Guy Fortin a d'abord été formé à l'école d'aérotechnique du Collège Édouard-Montpetit à titre de monteur-réparateur en cellules aéronautique, avant d'obtenir un baccalauréat ès arts de l'Université du Québec à Chicoutimi. Depuis, il navigue entre ces univers où il allie un sens artistique à la conception de systèmes mécaniques. Il a tour à tour travaillé comme graphiste, sculpteur, concepteur, animateur pour le cinéma d'animation, maquettiste et a trouvé au Cirque du Soleil le lieu idéal pour mettre à contribution ses compétences et son imagination.
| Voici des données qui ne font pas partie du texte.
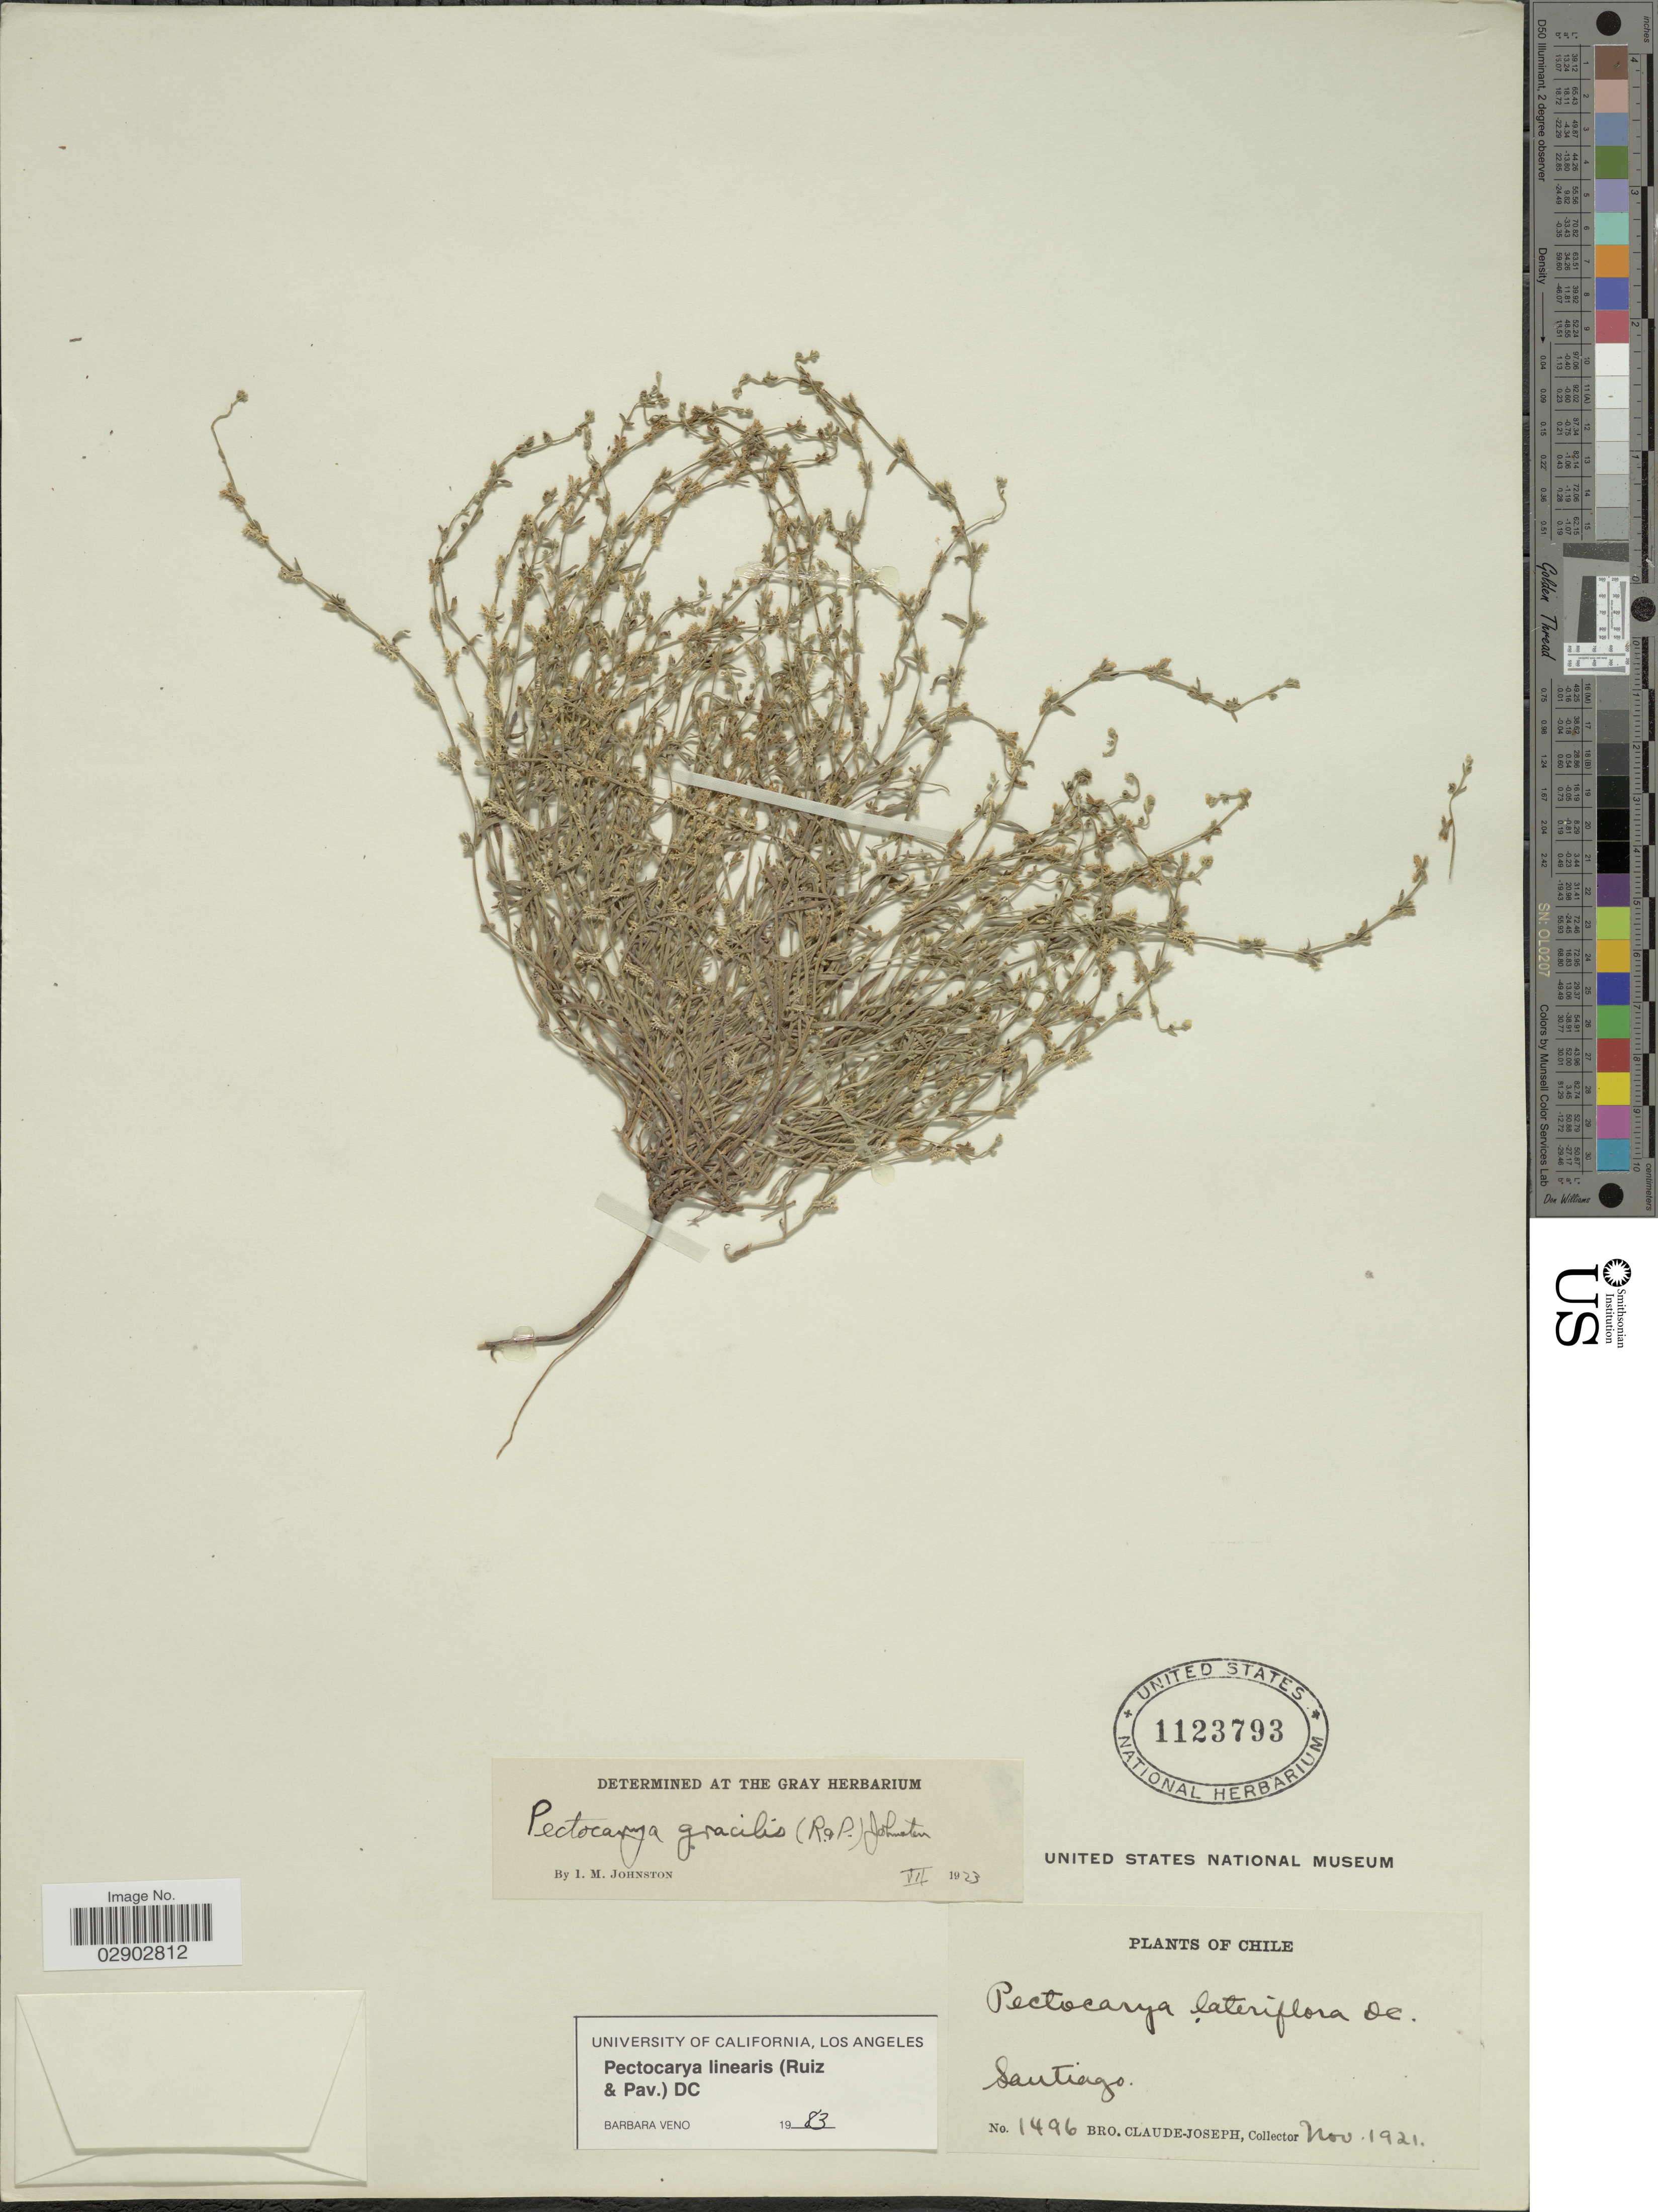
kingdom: Plantae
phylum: Tracheophyta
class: Magnoliopsida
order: Boraginales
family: Boraginaceae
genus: Pectocarya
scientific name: Pectocarya linearis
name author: (Ruiz & Pav.) DC.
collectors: Bro. Claude-Joseph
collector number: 1496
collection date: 1921-11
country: Chile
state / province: Región Metropolitana (RM)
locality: Santiago.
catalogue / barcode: US 1123793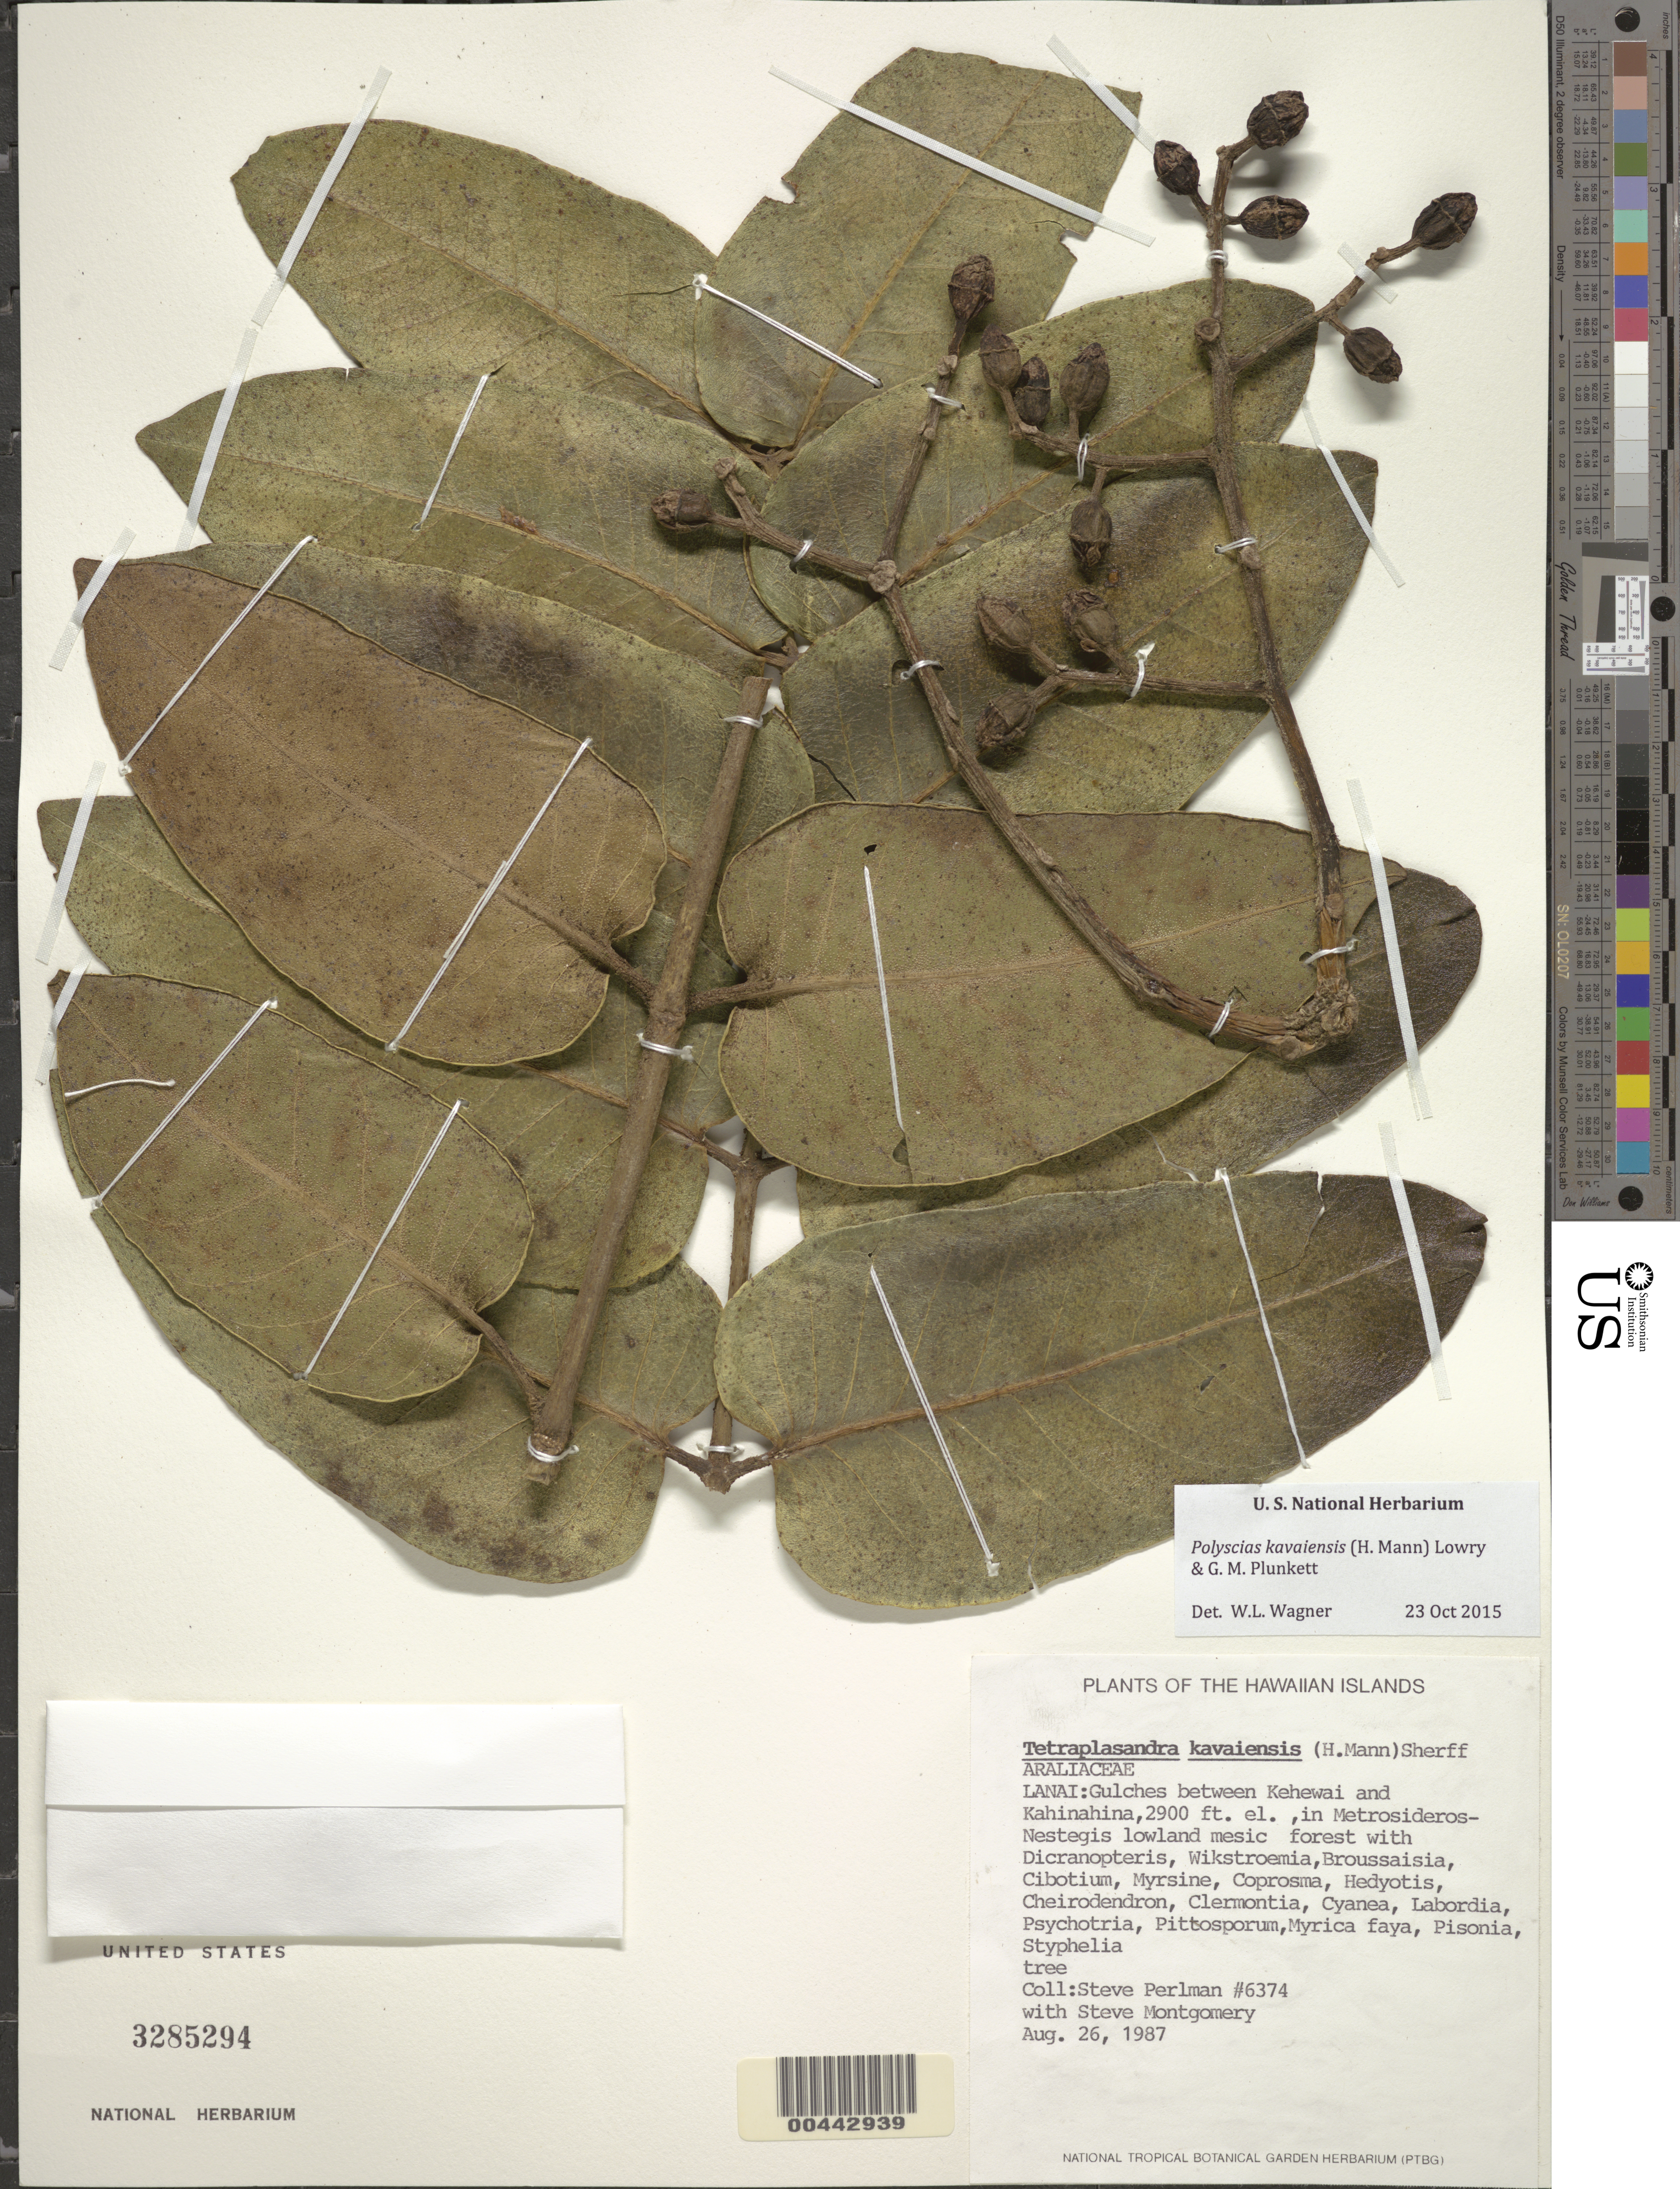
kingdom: Plantae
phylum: Tracheophyta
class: Magnoliopsida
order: Apiales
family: Araliaceae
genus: Polyscias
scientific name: Polyscias kavaiensis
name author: (H. Mann) Lowry & G. M. Plunkett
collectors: S. P. Perlman & S. Montgomery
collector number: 6374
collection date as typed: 26 Aug 1987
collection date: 1987-08-26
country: United States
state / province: Hawaii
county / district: Maui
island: Lana'i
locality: Gulches between Kehewai and Kahinahina.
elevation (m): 884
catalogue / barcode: US 3285294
En ateliers d'accessoires et d'effets spéciaux, il a collaboré aux productions O, Saltimbanco, La Nouba, Quidam, Dralion, Varekaï, Zumanity, Kâ, Zed et, à titre de consultant, à Corteo etLove. Il conçoit également un accessoire pour Ex Machina dans Eonnagata de Sylvie Guillem, Robert Lepage et Russell Maliphant. En 2001, Les Deux Mondes l'approche pour lui confier la conception des accessoires de Mémoire vive. L'année suivante, l'Académie québécoise du théâtre lui décerne (ainsi qu'à Yves Dubé, Michel Fordin et André Houle) le Masque de la contribution spéciale, pour la conception visuelle de ce spectacle. Cette collaboration avec la compagnie s'est poursuivie en 2005 avec 2 191 nuits où Guy Fortin conçoit et réalise les accessoires du spectacle. En 2008, il obtient une bourse du Conseil des Arts du Canada pour une résidence d'artiste avec Les Deux Mondes qui débouchera sur la création d'accessoires et d'éléments visuels pour Tout est encore possible.

Équipe de tournée

Marie-Pascale Bleau

Marie-Pascale Bleau a reçu une formation en droit à l'Université Laval et en gestion des arts à l'École des Hautes Études Commerciales de Montréal. Elle a été coordonnatrice à la production auprès de l'Orchestre Symphonique de Montréal. De 1999 à 2005, elle a fait partie de l'équipe de la Salle Pierre-Mercure où elle a occupé diverses fonctions dont celles de coordonnatrice à la production et responsable de la logistique et du service de l'accueil. Elle se voit confier la responsabilité du développement et des tournées des Deux Mondes à l'été 2005.